• **PROBLEM TO WORK ON**: If a line in the listing below contains "middle", return that line.

• **DATASET**:

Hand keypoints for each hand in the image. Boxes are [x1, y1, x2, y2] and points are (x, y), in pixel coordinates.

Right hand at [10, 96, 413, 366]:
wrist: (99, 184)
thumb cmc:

* * *

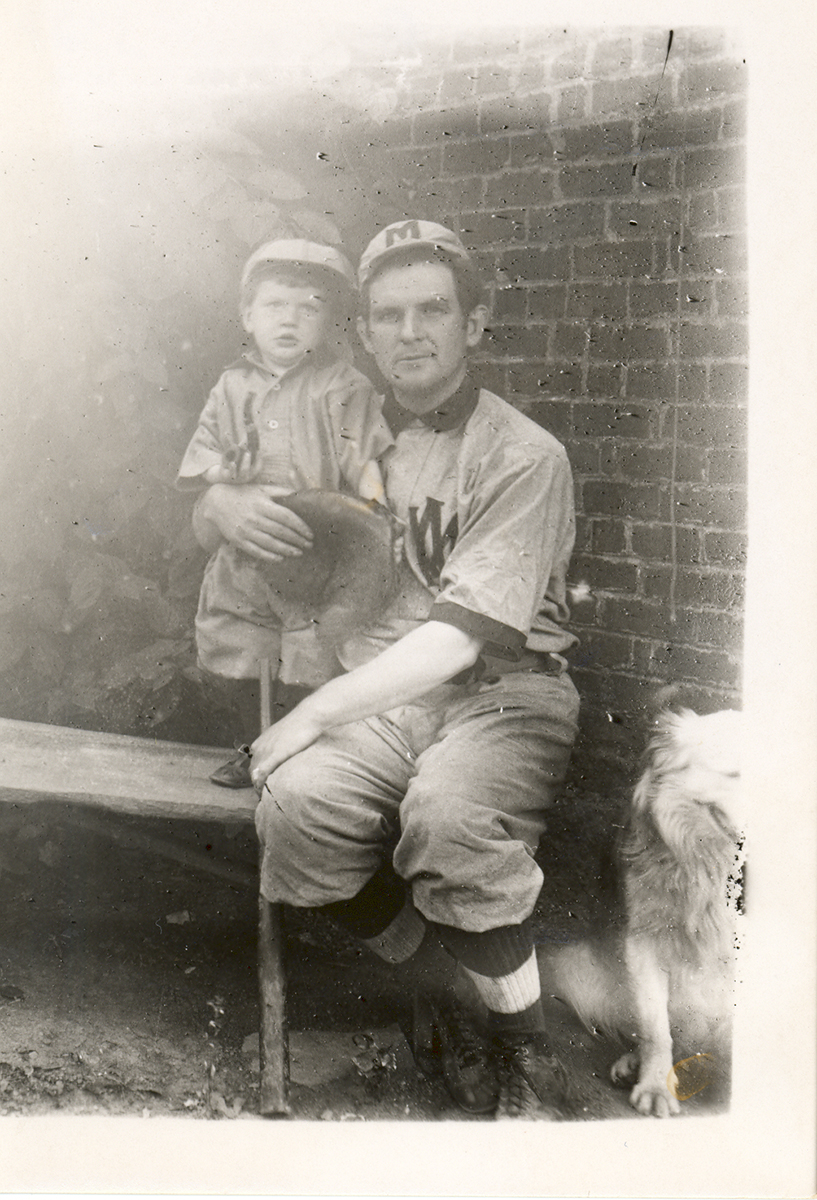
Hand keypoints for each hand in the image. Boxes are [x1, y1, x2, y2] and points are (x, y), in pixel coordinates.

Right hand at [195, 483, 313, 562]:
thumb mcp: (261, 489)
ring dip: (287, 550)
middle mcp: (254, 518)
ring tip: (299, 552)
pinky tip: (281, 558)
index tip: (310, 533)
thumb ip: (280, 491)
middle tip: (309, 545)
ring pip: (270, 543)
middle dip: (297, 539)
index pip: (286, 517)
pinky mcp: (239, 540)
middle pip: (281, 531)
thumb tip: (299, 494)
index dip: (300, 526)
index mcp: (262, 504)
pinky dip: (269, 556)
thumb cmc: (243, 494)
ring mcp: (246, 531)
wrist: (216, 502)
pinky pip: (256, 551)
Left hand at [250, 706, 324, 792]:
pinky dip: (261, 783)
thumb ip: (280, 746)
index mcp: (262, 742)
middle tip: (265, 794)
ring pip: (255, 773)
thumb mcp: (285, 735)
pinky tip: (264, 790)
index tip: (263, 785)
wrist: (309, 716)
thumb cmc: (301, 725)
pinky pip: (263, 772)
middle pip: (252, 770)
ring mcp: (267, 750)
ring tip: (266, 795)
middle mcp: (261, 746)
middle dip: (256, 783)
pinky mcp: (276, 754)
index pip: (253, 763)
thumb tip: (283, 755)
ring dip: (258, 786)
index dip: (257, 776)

---

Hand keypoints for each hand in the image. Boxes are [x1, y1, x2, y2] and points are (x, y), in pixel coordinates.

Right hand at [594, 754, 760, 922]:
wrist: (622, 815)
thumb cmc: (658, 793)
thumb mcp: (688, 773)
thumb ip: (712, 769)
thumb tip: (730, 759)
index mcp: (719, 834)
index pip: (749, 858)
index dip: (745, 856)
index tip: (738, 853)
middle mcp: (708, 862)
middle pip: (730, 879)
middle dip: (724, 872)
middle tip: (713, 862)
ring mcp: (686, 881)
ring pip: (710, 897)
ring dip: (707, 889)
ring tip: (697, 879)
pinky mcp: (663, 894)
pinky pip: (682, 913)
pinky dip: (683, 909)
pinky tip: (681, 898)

• **RESPONSE BOX**:
middle mcp: (254, 518)
middle tip: (309, 545)
middle dip: (297, 539)
middle pip: (281, 531)
middle tip: (265, 794)
middle pip: (252, 770)
middle mcp: (261, 746)
middle dip: (256, 783)
middle mcp: (708, 862)
middle pip: (730, 879)
middle dip: (724, 872)
middle tip: (713, 862)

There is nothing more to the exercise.